O contrabando da nossa raia Marvaneja foi muito mais do que uma simples atividade ilícita; foi um negócio que moldou comunidades, identidades e relações interculturais ao longo de gerações. No vaivém constante por essa linha invisível que separa os dois países, contrabandeava-se um pouco de tudo. No entanto, para além das mercadorias, cruzavam-se também histórias, afetos e hábitos que definiram a vida destas aldeias raianas.
O contrabando era, naquele tempo, um modo de subsistência para muitos. As autoridades mantinham vigilância apertada sobre as atividades mais lucrativas e perigosas, como o transporte de volfrâmio, cujos vestígios ainda hoje se podem observar nas barreiras do rio Sever. No entanto, o engenho e a astúcia dos contrabandistas permitiam-lhes ludibriar a fiscalização e assegurar o comércio entre os dois lados da fronteira.
De dia, as aldeias eram pacatas comunidades de camponeses; à noite, tornavam-se palco de uma movimentada rede de contrabandistas e guardas, que se espreitavam e testavam mutuamente.
O contrabando foi também responsável pelo estreitamento de laços entre portugueses e espanhóis. Casamentos mistos, famílias divididas entre países, e uma toponímia e linguagem que se misturavam naturalmente: palavras portuguesas adquiriram sotaque espanhol e vice-versa, numa riqueza linguística única. Até a gastronomia sofreu influência, misturando sabores e tradições dos dois lados da raia.
Essa comunhão fez com que a fronteira fosse menos uma barreira e mais uma ponte de intercâmbio humano.
Guardas fiscais e contrabandistas, muitas vezes vizinhos e até familiares, partilhavam os mesmos caminhos. Alguns guardas filhos de antigos contrabandistas, alguns deles até, mestres também desse ofício antes de serem guardas fiscais – como como eu próprio fui, antes de ser guarda republicano – conheciam como ninguém caminhos e atalhos, o que lhes servia agora para melhor vigiarem o transporte proibido dessas mercadorias.

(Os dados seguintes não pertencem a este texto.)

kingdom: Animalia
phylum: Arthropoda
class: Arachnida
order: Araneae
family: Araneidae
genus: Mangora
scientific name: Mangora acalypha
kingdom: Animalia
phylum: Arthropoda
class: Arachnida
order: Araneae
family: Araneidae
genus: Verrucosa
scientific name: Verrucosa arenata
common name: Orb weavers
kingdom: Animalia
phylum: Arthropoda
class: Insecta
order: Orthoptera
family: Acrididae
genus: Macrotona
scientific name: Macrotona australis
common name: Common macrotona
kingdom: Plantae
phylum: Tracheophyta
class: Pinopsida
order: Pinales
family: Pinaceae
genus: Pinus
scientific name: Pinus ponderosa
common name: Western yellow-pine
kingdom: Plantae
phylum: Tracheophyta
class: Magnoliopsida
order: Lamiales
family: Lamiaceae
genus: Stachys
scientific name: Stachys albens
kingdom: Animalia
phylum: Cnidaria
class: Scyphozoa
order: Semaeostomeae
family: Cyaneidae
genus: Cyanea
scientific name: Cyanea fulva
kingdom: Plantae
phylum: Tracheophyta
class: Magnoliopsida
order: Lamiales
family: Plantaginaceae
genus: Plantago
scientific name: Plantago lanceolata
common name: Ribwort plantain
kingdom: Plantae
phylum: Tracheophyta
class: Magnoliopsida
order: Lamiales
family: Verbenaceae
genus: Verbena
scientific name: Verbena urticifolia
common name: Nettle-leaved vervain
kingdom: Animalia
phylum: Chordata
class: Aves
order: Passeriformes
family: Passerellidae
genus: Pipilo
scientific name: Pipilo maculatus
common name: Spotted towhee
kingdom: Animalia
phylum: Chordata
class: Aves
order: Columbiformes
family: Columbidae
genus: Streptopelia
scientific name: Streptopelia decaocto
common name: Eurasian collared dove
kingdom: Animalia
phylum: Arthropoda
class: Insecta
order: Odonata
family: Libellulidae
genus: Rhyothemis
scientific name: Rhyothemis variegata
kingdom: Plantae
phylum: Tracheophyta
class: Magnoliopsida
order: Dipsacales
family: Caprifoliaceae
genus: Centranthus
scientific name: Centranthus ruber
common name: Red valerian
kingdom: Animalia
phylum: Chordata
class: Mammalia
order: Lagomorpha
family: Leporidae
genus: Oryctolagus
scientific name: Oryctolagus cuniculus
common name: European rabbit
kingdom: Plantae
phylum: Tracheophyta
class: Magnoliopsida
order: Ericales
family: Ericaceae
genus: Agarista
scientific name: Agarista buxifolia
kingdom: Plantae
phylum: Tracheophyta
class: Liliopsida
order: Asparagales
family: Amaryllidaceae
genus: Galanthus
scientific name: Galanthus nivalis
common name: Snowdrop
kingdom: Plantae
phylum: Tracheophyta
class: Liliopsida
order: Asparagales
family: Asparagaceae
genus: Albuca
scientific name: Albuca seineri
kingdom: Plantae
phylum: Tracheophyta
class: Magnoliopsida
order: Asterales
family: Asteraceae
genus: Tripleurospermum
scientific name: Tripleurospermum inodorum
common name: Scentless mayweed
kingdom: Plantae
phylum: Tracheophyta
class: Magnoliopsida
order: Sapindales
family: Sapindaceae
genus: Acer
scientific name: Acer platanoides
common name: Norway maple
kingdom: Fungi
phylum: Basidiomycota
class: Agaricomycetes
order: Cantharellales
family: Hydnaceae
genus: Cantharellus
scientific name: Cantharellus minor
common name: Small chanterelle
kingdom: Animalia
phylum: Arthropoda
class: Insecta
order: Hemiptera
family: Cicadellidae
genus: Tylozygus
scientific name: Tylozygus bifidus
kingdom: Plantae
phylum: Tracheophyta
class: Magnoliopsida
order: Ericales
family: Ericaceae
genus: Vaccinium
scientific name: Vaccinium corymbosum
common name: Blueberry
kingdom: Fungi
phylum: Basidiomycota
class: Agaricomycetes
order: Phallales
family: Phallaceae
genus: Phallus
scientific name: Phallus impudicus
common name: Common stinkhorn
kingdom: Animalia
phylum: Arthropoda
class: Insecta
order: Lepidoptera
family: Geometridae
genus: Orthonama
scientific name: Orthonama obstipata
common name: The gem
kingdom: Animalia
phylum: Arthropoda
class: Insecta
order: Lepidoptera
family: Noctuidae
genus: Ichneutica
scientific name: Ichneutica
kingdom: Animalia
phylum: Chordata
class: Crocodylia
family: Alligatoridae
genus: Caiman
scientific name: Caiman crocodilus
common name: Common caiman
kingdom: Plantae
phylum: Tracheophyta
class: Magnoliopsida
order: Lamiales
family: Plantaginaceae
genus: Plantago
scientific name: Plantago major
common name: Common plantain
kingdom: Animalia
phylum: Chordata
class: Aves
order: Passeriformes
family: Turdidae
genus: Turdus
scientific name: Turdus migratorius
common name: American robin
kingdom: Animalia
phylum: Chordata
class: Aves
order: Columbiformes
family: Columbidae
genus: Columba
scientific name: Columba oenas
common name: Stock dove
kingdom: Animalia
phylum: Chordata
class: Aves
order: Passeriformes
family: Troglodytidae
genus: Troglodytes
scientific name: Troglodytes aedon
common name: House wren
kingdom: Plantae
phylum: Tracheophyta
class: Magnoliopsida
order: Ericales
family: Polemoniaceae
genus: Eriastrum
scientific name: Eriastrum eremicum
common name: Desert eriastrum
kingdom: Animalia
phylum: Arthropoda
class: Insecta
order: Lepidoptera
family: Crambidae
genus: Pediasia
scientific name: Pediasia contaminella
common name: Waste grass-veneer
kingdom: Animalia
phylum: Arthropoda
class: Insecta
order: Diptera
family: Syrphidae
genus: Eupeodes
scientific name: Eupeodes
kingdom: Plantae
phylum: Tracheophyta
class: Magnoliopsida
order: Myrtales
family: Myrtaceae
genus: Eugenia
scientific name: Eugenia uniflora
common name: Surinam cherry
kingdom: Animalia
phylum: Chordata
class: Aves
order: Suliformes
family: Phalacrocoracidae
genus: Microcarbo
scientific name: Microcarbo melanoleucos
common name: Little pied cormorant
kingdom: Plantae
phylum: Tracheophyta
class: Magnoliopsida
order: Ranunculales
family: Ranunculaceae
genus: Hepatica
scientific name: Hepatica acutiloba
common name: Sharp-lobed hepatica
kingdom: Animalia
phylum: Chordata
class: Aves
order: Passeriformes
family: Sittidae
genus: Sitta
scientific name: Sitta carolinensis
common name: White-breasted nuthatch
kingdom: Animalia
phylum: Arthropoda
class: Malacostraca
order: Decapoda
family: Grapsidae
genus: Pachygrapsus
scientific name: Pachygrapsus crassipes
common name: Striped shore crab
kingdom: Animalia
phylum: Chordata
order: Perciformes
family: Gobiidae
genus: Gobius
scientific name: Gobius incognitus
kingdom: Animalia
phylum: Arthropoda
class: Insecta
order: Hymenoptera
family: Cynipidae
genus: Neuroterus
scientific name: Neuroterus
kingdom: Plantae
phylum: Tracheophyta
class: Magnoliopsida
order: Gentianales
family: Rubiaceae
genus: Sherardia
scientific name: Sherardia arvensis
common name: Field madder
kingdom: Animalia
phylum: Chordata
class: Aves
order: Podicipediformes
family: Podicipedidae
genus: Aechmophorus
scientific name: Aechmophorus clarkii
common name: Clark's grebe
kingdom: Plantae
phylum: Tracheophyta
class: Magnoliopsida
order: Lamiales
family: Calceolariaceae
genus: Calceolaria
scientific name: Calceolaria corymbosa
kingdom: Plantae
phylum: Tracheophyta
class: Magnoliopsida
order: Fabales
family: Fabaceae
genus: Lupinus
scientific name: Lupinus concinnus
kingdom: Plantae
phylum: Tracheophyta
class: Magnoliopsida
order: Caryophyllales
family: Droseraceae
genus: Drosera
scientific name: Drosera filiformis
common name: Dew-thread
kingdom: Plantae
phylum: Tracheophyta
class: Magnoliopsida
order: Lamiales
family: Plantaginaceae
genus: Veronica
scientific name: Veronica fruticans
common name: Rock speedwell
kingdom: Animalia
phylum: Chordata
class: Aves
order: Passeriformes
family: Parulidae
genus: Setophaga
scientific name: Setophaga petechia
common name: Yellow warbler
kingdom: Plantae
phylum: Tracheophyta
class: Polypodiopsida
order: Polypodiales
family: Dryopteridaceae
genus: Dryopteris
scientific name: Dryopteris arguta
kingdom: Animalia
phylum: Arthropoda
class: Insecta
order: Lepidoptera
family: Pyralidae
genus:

Era uma convivência marcada pela rivalidade institucional, mas também pelo reconhecimento mútuo da necessidade que servia todos os lados. O contrabando era o sustento comum aos guardas, aos contrabandistas e aos comerciantes porque gerava uma economia paralela que alimentava bocas e construía as histórias de vida de cada um.
Com o tempo a vigilância tornou-se desnecessária, os guardas fiscais foram extintos, os contrabandistas envelheceram e os trilhos outrora movimentados caíram no esquecimento. O silêncio tomou conta dos caminhos hoje apenas percorridos por animais selvagens em busca de alimento. As aventuras cessaram e as memórias destes tempos começam a perder-se, ameaçadas pelo esquecimento.
O contrabando fez parte da história coletiva destas aldeias raianas, constituindo o pão de muitos e o cenário de incontáveis histórias. Escrever sobre essas memórias é um ato de justiça para com os protagonistas e para com a identidade das comunidades fronteiriças. São narrativas credíveis contadas por quem as protagonizou e dão corpo à história local que merecem ser registadas e transmitidas às gerações futuras como testemunho de resistência, engenho e convivência na adversidade.
O contrabando na raia não foi apenas uma atividade ilegal; foi um fenómeno social, cultural e económico que uniu povos e forjou identidades. A preservação das suas memórias é fundamental para que não se perca a riqueza das experiências vividas e para que se compreenda o impacto profundo que o contrabando teve não só nas trocas materiais, mas também nas relações humanas e na cultura de todas as comunidades dos dois lados da raia.